--- title: "Extended Self-Replication" tags: [artificial-life, complex-systems, neural-networks, self-organization, dynamical-systems] excerpt: "Journal extension: self-replication, noise robustness, emergence, dynamical system analysis." teaser: "/figures/15_sr_journal_teaser.jpg" --- # Extended Self-Replication
Visualization showing the evolution or diversity of 'child' networks generated through self-replication
Analyzing the lineage and diversity in populations of self-replicating networks.
This journal article provides an extended and more in-depth exploration of self-replicating neural networks, building upon earlier foundational work ([Gabor et al., 2019](link-to-previous-paper-if-available)). The research further investigates the use of **backpropagation-like mechanisms** not for typical supervised learning, but as an effective means to enable **non-trivial self-replication** – where networks learn to reproduce their own connection weights. Key extensions and analyses presented in this work include: * **Robustness Analysis:** A systematic evaluation of the self-replicating networks' resilience and stability when subjected to various levels of **noise** during the replication process. * **Artificial Chemistry Environments:** Further development and analysis of simulated environments where populations of self-replicating networks interact, leading to observable **emergent collective behaviors** and ecosystem dynamics. * **Dynamical Systems Perspective:** A detailed theoretical analysis of the self-replication process viewed as a dynamical system. This includes identifying **fixpoint weight configurations** (networks that perfectly replicate themselves) and characterizing their **attractor basins** (the regions in weight space from which networks converge towards a specific fixpoint).

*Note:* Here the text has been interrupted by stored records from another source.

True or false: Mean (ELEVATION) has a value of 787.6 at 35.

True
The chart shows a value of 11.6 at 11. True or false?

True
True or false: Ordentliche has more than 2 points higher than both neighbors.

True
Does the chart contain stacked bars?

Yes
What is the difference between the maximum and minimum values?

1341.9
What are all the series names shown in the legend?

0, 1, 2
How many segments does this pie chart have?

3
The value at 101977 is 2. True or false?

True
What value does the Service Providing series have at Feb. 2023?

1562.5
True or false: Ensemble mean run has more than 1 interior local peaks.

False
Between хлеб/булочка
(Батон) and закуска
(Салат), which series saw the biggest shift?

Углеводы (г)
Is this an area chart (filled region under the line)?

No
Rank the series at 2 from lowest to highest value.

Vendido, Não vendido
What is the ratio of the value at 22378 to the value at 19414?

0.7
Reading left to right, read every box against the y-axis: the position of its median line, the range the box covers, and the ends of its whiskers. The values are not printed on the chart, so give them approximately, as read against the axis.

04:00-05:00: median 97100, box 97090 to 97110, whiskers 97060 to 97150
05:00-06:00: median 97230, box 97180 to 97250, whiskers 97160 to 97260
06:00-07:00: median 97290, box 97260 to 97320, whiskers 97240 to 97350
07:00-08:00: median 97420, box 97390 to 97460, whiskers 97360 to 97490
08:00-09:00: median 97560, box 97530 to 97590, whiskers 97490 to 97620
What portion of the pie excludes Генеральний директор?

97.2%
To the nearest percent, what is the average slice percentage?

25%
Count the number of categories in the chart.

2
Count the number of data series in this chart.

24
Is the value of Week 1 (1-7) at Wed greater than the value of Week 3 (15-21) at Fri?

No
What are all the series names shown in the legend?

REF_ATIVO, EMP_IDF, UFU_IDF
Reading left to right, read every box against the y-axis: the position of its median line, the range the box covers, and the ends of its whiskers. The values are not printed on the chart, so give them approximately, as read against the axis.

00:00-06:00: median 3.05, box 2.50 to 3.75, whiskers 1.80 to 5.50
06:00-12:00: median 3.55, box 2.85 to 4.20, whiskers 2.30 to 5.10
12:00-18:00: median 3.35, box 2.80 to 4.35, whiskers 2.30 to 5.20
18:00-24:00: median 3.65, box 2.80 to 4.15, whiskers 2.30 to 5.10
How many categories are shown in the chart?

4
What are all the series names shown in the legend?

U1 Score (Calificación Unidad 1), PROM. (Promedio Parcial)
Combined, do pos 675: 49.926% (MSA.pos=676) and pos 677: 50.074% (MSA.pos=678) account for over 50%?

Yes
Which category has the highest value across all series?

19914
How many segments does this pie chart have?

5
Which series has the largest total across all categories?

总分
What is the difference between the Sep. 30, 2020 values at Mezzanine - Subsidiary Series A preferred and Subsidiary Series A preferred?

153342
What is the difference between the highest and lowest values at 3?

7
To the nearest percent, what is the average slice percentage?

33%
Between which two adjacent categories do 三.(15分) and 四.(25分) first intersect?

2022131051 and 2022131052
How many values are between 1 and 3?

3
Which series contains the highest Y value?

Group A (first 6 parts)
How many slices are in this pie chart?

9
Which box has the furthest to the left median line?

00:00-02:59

Graph showing the impact of different noise levels on self-replication fidelity or population dynamics
Investigating the influence of noise on the self-replication process.
By delving deeper into the mechanisms, robustness, emergent properties, and underlying dynamics, this study significantly enhances the understanding of how self-replication can be achieved and analyzed within neural network models, contributing valuable insights to the fields of artificial life and complex systems.